**Available records:**
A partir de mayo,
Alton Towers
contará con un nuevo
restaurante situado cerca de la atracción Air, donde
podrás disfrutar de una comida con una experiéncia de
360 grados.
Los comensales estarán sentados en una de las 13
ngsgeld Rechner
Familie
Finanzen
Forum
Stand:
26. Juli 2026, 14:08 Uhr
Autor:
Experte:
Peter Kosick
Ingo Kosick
---
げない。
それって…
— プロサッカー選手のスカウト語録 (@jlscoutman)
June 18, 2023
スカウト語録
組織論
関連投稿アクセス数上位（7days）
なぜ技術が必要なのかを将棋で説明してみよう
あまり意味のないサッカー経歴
--
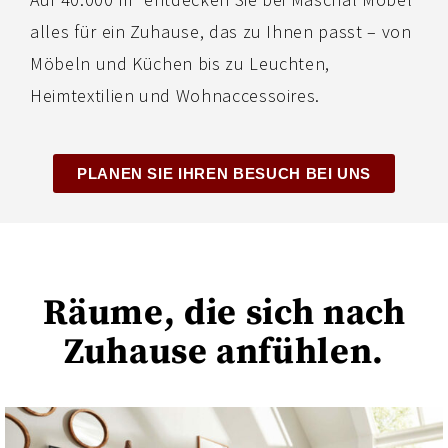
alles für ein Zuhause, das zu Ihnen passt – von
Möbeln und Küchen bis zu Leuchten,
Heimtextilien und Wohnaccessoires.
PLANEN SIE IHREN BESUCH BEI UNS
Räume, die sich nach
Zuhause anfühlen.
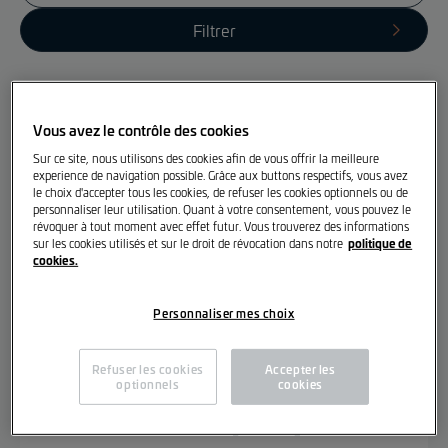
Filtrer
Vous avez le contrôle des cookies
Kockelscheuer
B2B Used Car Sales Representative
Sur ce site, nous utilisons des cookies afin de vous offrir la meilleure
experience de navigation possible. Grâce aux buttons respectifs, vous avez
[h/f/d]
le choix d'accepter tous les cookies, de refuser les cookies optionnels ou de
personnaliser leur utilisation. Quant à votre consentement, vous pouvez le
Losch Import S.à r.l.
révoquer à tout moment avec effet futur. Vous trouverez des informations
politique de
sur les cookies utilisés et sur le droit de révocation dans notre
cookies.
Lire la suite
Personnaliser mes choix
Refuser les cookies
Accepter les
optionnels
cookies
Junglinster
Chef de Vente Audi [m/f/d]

**Problem requirements:**
Rewrite everything from the line containing "alles für ein" down to the line containing "Zuhause anfühlen.", putting "Lampen" in place of "Leuchten" and leaving the rest of those lines unchanged.

**Result of the task:**
alles für ein Zuhause, das zu Ihnen passt – von
Möbeln und Küchen bis zu Lampen,
Heimtextilien und Wohnaccessoires.
PLANEN SIE IHREN BESUCH BEI UNS
Räume, die sich nach
Zuhause anfühlen.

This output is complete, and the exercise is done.